→ **WHAT YOU HAVE TO DO**: Return only that part of the material below which starts with the line containing "index pip: (281, 169)" and goes on through the line containing "pinky tip: (230, 266)", restated exactly.

→ **DATASET EXCERPTS**:
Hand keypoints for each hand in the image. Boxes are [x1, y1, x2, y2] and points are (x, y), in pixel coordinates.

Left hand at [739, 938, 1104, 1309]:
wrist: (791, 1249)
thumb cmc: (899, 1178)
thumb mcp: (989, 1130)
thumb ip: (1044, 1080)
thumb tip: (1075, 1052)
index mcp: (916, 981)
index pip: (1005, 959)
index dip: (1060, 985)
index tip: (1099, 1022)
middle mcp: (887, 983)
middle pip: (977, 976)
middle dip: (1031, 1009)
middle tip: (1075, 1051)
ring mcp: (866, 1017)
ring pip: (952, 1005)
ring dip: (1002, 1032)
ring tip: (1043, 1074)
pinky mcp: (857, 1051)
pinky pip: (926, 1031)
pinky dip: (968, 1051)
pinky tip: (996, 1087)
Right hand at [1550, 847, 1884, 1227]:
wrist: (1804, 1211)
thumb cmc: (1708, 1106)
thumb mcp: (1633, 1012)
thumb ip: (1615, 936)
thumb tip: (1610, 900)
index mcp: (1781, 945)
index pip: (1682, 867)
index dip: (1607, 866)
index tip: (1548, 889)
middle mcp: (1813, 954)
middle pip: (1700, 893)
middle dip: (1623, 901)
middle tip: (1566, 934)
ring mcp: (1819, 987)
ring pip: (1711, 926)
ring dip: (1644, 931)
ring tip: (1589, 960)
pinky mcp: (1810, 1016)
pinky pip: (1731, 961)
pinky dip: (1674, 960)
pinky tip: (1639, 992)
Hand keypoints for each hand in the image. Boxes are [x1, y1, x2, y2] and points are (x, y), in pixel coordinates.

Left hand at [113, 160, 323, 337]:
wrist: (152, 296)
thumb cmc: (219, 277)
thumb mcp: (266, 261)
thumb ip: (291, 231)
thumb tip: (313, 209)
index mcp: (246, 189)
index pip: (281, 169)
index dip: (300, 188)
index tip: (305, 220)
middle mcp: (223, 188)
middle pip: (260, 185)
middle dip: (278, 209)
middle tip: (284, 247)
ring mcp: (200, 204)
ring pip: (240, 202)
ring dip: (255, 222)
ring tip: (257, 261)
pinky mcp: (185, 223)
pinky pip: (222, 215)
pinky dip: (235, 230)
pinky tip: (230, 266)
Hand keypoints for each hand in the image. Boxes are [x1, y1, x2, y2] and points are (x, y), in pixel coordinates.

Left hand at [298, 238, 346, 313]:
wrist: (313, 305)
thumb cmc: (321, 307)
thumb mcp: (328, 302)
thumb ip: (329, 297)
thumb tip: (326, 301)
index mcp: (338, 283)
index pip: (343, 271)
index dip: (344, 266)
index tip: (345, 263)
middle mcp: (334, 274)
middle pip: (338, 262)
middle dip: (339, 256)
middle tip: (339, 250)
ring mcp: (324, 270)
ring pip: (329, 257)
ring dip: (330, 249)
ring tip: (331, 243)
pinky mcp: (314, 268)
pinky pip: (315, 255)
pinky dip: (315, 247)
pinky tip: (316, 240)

* * *

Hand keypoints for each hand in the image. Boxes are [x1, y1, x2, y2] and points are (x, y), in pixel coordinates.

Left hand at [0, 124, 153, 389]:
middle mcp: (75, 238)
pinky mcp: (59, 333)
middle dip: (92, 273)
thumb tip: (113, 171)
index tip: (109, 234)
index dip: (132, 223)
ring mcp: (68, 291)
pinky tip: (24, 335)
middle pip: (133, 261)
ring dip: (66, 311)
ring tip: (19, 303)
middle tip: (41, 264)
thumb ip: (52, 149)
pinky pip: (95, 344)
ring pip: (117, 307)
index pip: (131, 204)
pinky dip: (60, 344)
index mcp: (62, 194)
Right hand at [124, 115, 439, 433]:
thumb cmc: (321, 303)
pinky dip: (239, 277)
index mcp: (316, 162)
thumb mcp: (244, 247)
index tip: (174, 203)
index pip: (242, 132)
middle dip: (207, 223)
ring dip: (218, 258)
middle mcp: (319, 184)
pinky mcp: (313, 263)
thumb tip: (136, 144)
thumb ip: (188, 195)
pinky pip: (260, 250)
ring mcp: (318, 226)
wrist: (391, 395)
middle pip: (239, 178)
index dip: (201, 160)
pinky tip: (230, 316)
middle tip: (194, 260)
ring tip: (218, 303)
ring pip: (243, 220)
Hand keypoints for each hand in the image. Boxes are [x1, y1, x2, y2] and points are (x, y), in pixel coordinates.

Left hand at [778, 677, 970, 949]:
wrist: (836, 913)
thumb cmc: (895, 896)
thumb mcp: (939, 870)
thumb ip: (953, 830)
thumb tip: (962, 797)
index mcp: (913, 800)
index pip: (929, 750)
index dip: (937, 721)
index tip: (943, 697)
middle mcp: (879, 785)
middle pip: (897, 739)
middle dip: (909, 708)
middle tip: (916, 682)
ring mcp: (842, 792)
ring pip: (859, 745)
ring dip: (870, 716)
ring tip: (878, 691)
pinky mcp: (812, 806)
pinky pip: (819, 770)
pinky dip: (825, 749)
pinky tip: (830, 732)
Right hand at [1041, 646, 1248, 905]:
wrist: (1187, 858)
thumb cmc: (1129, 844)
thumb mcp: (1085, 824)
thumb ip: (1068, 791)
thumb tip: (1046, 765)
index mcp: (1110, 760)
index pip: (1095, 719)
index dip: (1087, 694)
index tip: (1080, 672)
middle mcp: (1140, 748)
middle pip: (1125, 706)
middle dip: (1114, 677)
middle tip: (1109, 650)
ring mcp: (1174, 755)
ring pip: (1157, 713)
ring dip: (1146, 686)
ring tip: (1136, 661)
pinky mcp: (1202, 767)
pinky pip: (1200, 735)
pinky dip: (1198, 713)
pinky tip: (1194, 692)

→ **SOLUTION FOR THIS TASK**:
index pip: (281, 169)
index dip: (300, 188)
index tip: (305, 220)
middle mcp: (223, 188)
middle pip: (260, 185)
middle dip: (278, 209)
middle tip: (284, 247)
ring mcp: (200, 204)
ring pip: (240, 202)
ring dip: (255, 222)
ring tip: (257, 261)
pinky mcp: (185, 223)
pinky pip: (222, 215)
pinky dip: (235, 230)
pinky tip: (230, 266)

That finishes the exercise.